In order to do this [listen to the voices of the marginalized], there must be a priority placed upon, as W.E.B. Du Bois would say, “the training of deft hands, quick eyes and ears, and above all the broader, deeper, higher culture of gifted minds and pure hearts.”
I used this sentence to conclude my personal statements for my graduate school applications. As a graduating senior, I was certain that pursuing a post-baccalaureate degree would equip me with the tools I needed in the fight against oppression. However, upon matriculating into my graduate program, I soon learned that higher education institutions are often in the business of indoctrination, requiring students to conform to hegemonic discourses and ideologies in order to earn the sought after title of “scholar.”
What is the price of living as a racial and ethnic minority within the walls of higher education institutions? Part of the cost is erasure. I use erasure in this post to mean the subtle and blatant ways in which higher education institutions reinforce rigid boundaries between whom and what is and is not acceptable.
With that, here are several struggles that students from marginalized populations often confront in higher education institutions.
Erasure: “Keep the body, take the mind.”
This hegemony manifests itself in numerous ways including, but not limited to: reading canonical literature that centers around the perspectives of white scholars (specifically the voices of white men), the perpetuation of sexist x racist x classist x ableist x homophobic microagressions (the “x” highlights the multiplicative, and intersecting, impact of these social positions), and the charge to pursue “objectivity”.
These theoretical and methodological leanings are advertised as necessary training to produce robust scholarship. Yet, some questions remain: Who decides what good scholarship is? Does the training we receive reflect the full spectrum of God’s imprint upon humanity? Or are students of color recruited into these institutions, while simultaneously being indoctrinated into whiteness?
Erasure: The white gaze
During my first year, I attended an academic talk featuring a prominent scholar. The department that sponsored the talk provided refreshments and beverages. After the talk ended, I walked towards the bar to obtain a drink and was immediately met with a glare and a stark, “no” from the woman serving drinks.
Confused, I asked why. I saw plenty of beverages left. She said she did not see me seated during the talk, and that drinks were reserved for attendees. I found this perplexing, considering I was one of two people of color in a room full of at least forty people. Only after a white colleague, who was speaking to me earlier, vouched for me several times did she begrudgingly acquiesce. While in line for food, I sparked a conversation with a young man in front of me, and I began speaking about the featured talk. He stared at me blankly and said, “I wasn’t aware there was a talk today. I just got out of class.” He was white; he also had a drink in his hand.
Is it possible that this woman may have not seen me, in the physical sense? The room was crowded, which heightens stress. But, what exercises my mind is the un-seeing, or rather her myopically reducing my presence to implicit biases about Black people within elite spaces. Put simply: why would I be in a room filled with tenured professors and burgeoning academics?
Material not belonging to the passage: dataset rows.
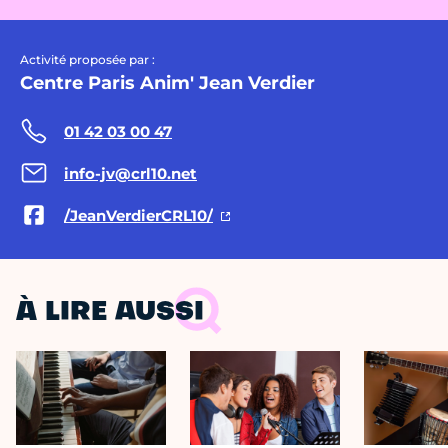
Activité proposée par :
Centre Paris Anim' Jean Verdier
01 42 03 00 47
info-jv@crl10.net
/JeanVerdierCRL10/
À LIRE AUSSI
Given America’s history, I certainly do not belong within their ranks.
[inlinetweet prefix=”” tweeter=”” suffix=””]Racial and ethnic minorities in higher education institutions consistently bounce between hyper-visibility and complete invisibility[/inlinetweet]. As Ralph Ellison wrote, “I am invisible, understand, simply because people refuse to see me.”
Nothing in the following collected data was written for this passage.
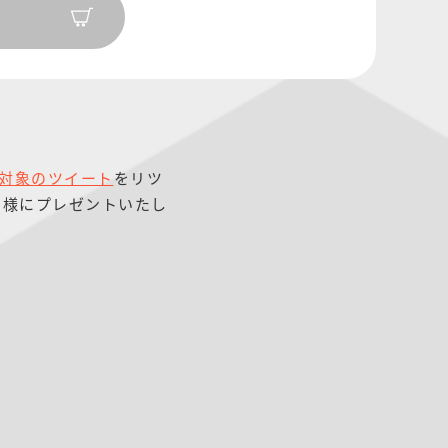
対象のツイート
をリツ
名様にプレゼントいたし
ー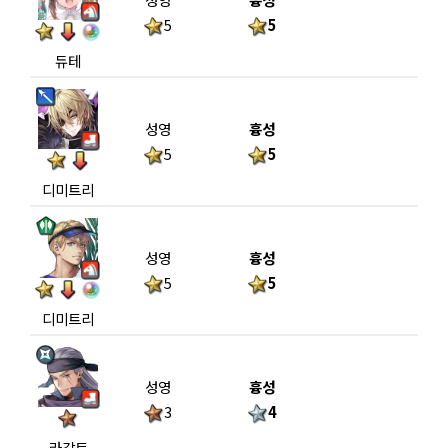
5
5
듀테
성영
흉성
5
5
디미트리
성영
흉성
5
5
디미트리
성영
흉성
3
4
라갈트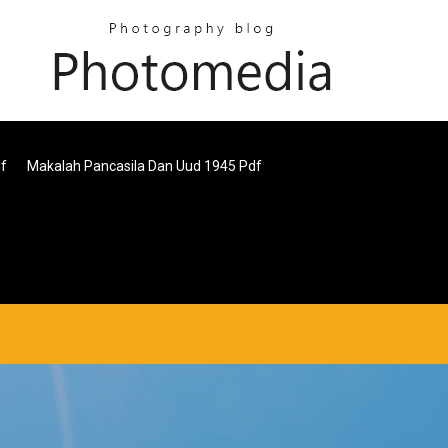
df
Makalah Pancasila Dan Uud 1945 Pdf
This refusal to see—and by sight, I do not mean divorcing ourselves from the myriad of factors that inform our social positions, but as God sees us (Gal. 3:28)—creates disunity and further maintains a vice grip upon exclusion.
Erasure: Not A Coincidence
Dealing with struggles akin to the one I discussed is a daily reality for marginalized peoples. They are jarring reminders of a sobering fact: higher education degrees cannot grant full protection for those whom they were designed to exclude. As Christians, this should trouble us because the erasure in these spaces is a direct transgression upon the imago-Dei (Gen. 1:26).
Racial and ethnic minorities are told to ascribe to U.S. values when it comes to education (read: buy into the lie of meritocracy). Then, once we earn—yes, earn—a place into the bastions of higher education, it is made apparent to us that our melanin (along with our gender, religion, ability, etc.) speaks louder than any books we will write, speaking engagements, or high teaching evaluations we will receive. Indeed, our labor is, and has always been, colored due to our color.
We can do everything “right”, yet it will still not be enough. Examples of this are unfortunately not hard to find, such as these stories here and here.
In his “Notes on Virginia,” Thomas Jefferson wrote: “In imagination, they [Black people] are dull, tasteless, and anomalous.” He eventually founded the University of Virginia.
Higher education institutions are rooted in legacies that are dripping with racist thinking that mirror his. The representation of racial and ethnic minorities in higher education institutions does not mean these racist roots have improved or vanished.
Erasure is not a reflection of worldliness, nor is it only relegated to higher education institutions. It also exists in the church. The half-hearted smiles, selective empathy, marriage to uniform majority culture practices—all of these acts, small or large, intentional or not, have a cumulative effect and impose heavier burdens that racial and ethnic minorities must carry.